Extracted records START

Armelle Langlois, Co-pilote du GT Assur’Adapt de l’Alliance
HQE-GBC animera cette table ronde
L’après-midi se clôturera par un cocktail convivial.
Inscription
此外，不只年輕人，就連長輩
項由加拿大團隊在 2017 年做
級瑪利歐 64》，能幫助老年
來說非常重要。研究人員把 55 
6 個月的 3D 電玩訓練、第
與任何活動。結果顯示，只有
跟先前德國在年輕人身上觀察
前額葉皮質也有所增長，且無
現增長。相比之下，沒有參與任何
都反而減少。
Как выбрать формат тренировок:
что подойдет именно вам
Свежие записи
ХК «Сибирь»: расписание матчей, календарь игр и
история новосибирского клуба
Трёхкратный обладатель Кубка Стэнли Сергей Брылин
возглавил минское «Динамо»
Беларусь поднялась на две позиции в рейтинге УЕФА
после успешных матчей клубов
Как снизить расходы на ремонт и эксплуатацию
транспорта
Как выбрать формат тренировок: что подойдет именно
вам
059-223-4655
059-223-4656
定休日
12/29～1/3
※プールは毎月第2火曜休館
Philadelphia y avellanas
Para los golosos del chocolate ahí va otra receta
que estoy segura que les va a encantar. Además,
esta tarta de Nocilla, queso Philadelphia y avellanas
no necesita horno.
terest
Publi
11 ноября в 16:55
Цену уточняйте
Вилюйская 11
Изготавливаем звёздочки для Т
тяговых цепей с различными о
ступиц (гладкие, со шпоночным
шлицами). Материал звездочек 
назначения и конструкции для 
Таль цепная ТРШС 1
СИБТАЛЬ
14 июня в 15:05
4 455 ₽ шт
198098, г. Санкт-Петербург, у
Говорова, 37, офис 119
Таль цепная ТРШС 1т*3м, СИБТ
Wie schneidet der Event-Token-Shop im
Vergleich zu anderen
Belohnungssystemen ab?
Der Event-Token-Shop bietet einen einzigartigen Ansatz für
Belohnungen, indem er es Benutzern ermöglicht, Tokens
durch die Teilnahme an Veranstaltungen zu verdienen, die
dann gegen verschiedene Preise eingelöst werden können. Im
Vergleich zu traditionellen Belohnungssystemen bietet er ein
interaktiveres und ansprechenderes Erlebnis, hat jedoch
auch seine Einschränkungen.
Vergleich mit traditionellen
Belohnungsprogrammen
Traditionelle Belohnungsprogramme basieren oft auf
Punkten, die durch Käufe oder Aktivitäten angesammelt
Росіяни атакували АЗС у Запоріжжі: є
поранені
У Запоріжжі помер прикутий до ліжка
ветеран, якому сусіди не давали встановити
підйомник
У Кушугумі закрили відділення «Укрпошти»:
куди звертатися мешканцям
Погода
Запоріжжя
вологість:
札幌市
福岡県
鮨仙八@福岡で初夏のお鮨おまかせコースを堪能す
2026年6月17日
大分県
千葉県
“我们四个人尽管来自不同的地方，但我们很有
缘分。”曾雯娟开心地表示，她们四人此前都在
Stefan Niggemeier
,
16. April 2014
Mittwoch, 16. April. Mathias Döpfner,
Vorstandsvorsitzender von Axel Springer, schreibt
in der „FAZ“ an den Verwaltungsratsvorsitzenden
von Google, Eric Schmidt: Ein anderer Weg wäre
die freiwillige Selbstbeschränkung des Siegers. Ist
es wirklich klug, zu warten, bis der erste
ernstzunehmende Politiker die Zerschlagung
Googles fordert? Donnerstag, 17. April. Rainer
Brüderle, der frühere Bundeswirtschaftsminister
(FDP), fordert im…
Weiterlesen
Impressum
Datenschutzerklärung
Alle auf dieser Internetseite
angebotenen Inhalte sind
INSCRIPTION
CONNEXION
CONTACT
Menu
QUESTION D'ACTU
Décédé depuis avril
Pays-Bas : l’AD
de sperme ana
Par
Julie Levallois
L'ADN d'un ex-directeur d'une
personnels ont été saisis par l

Extracted records END

• [Task instructions] Using the data above, tally each line in which "avellanas" appears and give the number with no other words.

• [Result] 2